• Reading passage
= = = =

On November 18, 2022, the National Labor Relations Board (NLRB) issued a supplemental decision and order reversing a previous decision in the same case after it was remanded back to the NLRB from the D.C. Circuit. The case, T-Mobile USA and Communications Workers of America, AFL-CIO, deals with whether T-Mobile’s “T-Voice” program implemented for its call center employees qualifies as a labor organization under the National Labor Relations Act (NLRA). The “T-Voice” program was implemented in 2015 and challenged by the Communications Workers Union (CWU) in 2016. The CWU has been attempting to organize the Company’s call center employees since 2009.

The “T-Voice” program consisted of T-Voice representatives whose primary duties were to collect pain points, employee complaints about workplace issues, and enter them into a data base so that the complaints could be reviewed and addressed by management. These pain points not only included complaints about customer interactions, but also complaints about the terms and conditions of employment such as paid time off and charging stations in employee break rooms, among other things.

= = = =

• Activities
1/ Answer these questions about the passage on T-Mobile's T-Voice program:
(a) On what date did the NLRB issue its supplemental decision and order?
(b) Since what year has the CWU been trying to organize the Company's call center employees?
(c) Where did T-Voice representatives enter the pain points they collected?
2/ Quote the passage on T-Mobile's T-Voice program word for word between "On November 18, 2022, the" and "employees since 2009.", inclusive.
3/ Extend the passage on T-Mobile's T-Voice program, picking up right after its final sentence.

= = = =

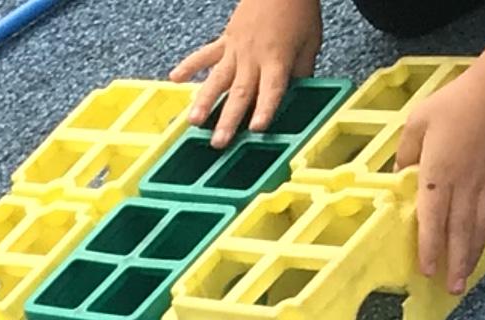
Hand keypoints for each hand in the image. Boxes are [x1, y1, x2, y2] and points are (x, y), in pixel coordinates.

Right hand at [173, 0, 321, 144]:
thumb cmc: (299, 10)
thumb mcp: (310, 42)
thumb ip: (302, 71)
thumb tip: (299, 95)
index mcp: (277, 59)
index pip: (271, 89)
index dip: (265, 108)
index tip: (257, 128)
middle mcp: (253, 58)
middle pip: (240, 92)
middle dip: (228, 119)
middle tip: (218, 142)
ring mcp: (235, 50)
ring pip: (218, 79)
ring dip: (204, 101)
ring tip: (193, 121)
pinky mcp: (225, 40)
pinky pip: (205, 54)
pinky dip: (188, 65)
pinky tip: (174, 78)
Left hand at [394, 43, 484, 292]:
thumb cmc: (456, 101)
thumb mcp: (417, 122)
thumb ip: (406, 152)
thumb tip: (399, 175)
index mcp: (439, 175)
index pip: (432, 220)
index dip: (430, 248)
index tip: (427, 271)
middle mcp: (465, 184)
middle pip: (459, 230)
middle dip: (455, 262)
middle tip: (452, 288)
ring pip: (482, 223)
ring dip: (475, 251)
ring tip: (470, 274)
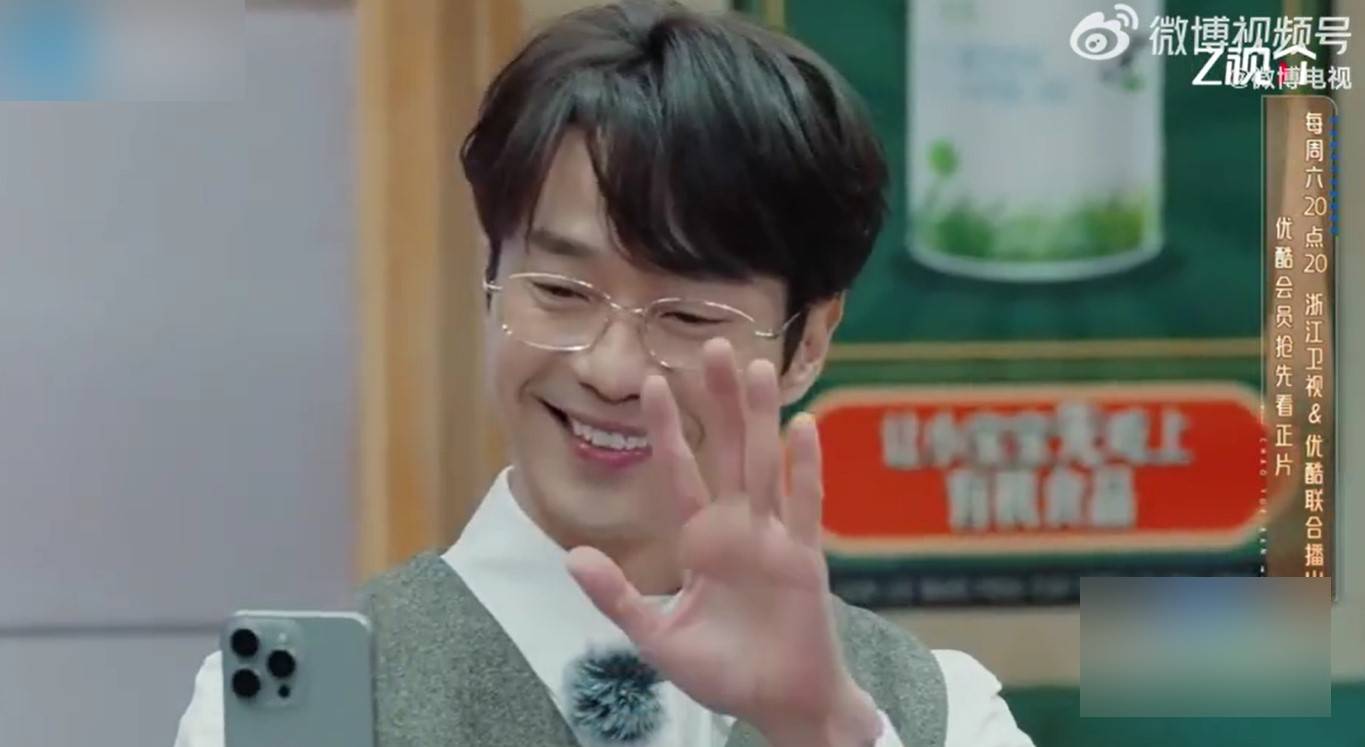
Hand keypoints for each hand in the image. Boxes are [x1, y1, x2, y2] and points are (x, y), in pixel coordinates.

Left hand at [565, 339, 881, 745]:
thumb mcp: (655, 636)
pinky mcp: (805, 559)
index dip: (666, 430)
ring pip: (765, 465)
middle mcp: (737, 528)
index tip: (651, 383)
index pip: (680, 473)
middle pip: (727, 450)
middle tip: (712, 344)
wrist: (780, 705)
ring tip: (757, 367)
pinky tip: (803, 428)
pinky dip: (805, 469)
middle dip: (719, 400)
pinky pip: (805, 507)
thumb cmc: (723, 671)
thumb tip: (571, 556)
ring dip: (761, 418)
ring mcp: (773, 538)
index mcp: (701, 541)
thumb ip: (616, 597)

= = = =

• Exercise results
1/
(a) November 18, 2022
(b) 2009
(c) Into a data base, so that management could review and address the complaints

2/
On November 18, 2022, the National Labor Relations Board (NLRB) issued a supplemental decision and order reversing a previous decision in the same case after it was remanded back to the NLRB from the D.C. Circuit. The case, T-Mobile USA and Communications Workers of America, AFL-CIO, deals with whether T-Mobile’s “T-Voice” program implemented for its call center employees qualifies as a labor organization under the National Labor Relations Act (NLRA). The “T-Voice” program was implemented in 2015 and challenged by the Communications Workers Union (CWU) in 2016. The CWU has been attempting to organize the Company’s call center employees since 2009.

3/
The CWU filed an unfair labor practice charge alleging that T-Mobile was attempting to block its employees from choosing a representative of their own choice by creating, assisting, and dominating a labor organization as defined by the NLRA. Section 2(5) of the NLRA defines a labor organization as “any organization of any kind, or any agency or employee representation committee or plan, in which employees participate and which exists for the purpose, in whole or in part, of dealing with employers concerning grievances, labor disputes, wages, rates of pay, hours of employment, or conditions of work.” The Company and dissenting Board Member John Ring took the position that its “T-Voice” program was a lawful employee feedback program, not a labor organization.

Ultimately, the Board’s majority found that the “T-Voice” program constituted a statutory labor organization as one of its purposes was to operate as a “bilateral mechanism” to “deal with” employees concerning conditions of work. This “bilateral mechanism” is distinguishable from a unilateral mechanism, such as a suggestion box or an open-door policy, that does not infringe on employees’ rights under the NLRA. Thus, this case illustrates the importance of employers understanding where the line for a lawful employee feedback program is. This is especially true given the increase in union activity over the past two years.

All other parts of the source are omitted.